Der NOFV hat dabei auf ganzer Linie versagt. Weder ist es bislang gelungen, die zerstrittenen Klubs zu einen und eine realistische Option zur Saisonfortsetzung vorzulegen. Noch konnte sich der Verband gegenüber der Politik Gehör verschaffen und finanzielle Unterstützung organisieren. Als wäre das nicht genug, droht ein Bruch mit dem langjährigen Haussender MDR, der angeblich aus der TV-Vermarktung aussteigen will. Jetzt rächt sich, dass die Liga tatenlos auf den Herbst-Lockdown zugesteuert ist. Mit jeder Woche, ohne dass in der Regionalliga Nordost der Ball rollt, geraten Liga und Klubs ein bisschen mehr in Vergessenheit. Ob die Fans einmal zurückkommen, wenn sie denn wieder dürfen, ist alles andere als ausgemacht. Da erscheint es noch als leichteste Aufgabe, dass die NOFV-Webseite aus den frühen 2000ern abgeholt werden will.
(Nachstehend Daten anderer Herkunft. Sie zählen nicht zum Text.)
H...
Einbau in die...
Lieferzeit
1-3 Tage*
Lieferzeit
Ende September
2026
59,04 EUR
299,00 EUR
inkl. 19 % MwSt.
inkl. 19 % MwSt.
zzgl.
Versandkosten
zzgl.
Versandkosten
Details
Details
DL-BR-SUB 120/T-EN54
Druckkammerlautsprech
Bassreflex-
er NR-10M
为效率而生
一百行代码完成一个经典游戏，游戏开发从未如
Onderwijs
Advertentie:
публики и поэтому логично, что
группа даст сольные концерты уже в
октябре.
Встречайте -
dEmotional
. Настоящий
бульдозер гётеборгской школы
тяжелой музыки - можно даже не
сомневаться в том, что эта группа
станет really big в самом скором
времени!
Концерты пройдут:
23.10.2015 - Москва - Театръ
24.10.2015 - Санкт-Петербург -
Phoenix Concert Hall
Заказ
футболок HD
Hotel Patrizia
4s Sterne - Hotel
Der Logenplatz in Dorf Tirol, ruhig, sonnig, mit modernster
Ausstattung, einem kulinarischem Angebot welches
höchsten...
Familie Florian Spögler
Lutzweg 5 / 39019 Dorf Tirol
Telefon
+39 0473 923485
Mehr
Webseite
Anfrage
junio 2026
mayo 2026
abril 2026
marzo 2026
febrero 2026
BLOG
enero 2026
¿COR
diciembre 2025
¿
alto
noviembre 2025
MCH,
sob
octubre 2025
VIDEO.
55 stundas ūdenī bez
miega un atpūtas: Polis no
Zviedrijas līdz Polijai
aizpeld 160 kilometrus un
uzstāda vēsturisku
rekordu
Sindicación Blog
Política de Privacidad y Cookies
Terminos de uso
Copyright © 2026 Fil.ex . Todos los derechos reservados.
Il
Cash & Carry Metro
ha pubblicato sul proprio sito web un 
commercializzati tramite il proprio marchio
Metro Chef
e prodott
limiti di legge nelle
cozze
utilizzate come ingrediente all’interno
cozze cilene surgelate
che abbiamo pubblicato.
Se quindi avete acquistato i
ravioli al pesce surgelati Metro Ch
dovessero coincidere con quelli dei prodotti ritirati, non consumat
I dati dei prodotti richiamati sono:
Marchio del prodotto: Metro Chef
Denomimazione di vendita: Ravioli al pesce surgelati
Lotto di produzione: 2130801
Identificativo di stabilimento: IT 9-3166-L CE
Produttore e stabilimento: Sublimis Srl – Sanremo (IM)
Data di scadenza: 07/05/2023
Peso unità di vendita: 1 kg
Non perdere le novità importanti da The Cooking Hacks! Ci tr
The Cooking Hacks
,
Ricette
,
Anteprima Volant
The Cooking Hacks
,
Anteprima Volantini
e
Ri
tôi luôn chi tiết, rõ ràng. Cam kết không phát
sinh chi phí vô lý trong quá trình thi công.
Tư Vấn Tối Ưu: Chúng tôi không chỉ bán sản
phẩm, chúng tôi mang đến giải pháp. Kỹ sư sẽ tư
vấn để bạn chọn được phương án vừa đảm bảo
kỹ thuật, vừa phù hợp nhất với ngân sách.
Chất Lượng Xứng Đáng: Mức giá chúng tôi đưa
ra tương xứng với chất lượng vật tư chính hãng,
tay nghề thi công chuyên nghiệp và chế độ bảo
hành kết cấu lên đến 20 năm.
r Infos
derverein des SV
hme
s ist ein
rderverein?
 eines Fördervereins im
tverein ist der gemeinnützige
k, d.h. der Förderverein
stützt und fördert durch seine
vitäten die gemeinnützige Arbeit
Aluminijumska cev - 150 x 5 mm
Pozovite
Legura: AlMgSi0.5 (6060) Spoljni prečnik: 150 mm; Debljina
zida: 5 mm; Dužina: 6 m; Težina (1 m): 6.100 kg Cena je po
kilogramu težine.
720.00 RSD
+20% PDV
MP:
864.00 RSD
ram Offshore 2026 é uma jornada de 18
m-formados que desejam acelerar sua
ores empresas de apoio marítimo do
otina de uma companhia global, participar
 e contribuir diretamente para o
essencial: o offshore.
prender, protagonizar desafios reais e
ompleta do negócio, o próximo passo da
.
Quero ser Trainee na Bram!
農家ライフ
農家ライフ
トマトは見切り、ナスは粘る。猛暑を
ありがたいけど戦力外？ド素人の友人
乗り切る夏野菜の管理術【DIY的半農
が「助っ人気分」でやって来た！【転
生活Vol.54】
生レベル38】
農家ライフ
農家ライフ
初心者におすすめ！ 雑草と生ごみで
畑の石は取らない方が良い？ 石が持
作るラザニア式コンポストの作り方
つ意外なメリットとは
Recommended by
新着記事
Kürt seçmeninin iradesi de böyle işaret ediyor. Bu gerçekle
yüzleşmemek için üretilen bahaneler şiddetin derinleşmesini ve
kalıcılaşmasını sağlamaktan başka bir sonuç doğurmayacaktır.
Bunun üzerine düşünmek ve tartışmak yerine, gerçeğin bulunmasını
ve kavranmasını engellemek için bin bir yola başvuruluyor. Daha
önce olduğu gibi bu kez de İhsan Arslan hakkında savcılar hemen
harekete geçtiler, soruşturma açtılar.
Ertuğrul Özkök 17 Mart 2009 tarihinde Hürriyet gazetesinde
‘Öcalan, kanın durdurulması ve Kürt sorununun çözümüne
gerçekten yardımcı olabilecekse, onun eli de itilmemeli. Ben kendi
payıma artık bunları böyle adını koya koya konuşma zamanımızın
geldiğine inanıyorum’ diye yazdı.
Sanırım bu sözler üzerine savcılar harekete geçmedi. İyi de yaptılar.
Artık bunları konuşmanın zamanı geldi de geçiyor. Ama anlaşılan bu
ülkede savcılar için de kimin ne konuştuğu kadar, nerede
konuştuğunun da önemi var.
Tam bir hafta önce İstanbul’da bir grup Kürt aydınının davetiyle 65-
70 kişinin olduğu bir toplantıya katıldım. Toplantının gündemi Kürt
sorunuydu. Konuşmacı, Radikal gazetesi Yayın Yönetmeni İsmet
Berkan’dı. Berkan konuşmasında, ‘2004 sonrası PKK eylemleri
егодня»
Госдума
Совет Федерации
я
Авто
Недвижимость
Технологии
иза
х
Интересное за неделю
Weiter-so oder echter Neustart?

Über fehlende Herausforderungen kann sich Neu-Präsident Hermann Winkler also nicht beklagen. Der Strippenzieher, dem ein exzellentes Netzwerk nachgesagt wird, sollte keine Mühe haben, dem Ostfußball mehr Resonanz zu verschaffen. Schon in seiner bisherigen Funktion als NOFV-Vize hatte der kommunikativ starke Winkler in den vergangenen Monaten viele Medienauftritte – als Chef-Lobbyist sollten es noch mehr werden.

Bedeutet die Personalie nun ein Weiter-so oder eine Chance für einen echten Neustart? Einerseits verkörpert Winkler jenen Typ Apparatschik, wie er typisch ist für Sportverbände, die von ausgedienten Politfunktionären als Spielwiese entdeckt werden. Andererseits könnte Winkler, der mittlerweile als Unternehmensberater arbeitet, mit seiner Mischung aus politischem Geschick, kommunikativer Stärke und Pragmatismus den NOFV beleben und professionalisieren.

Flirt mit der AfD

Genügend Reibungsfläche bietet Winkler in jedem Fall. In den vergangenen Jahren ist er weder davor zurückgeschreckt, sich mit seiner eigenen Partei anzulegen noch mit dem mächtigen DFB. 2016 geriet der damalige sächsische Europaabgeordnete in die Negativschlagzeilen, als er unverhohlen mit ganz rechts außen flirtete und meinte: „Wenn es eine bürgerliche Mehrheit gemeinsam mit der AfD gibt, sollten wir mit ihr koalieren.“ Nun könnte man meinen, dieses eine Mal hat Winkler sein politisches Gespür verlassen. Aber er wäre nicht der erste sächsische CDU-Politiker, der mit dem rechten Auge nicht so genau hinsieht.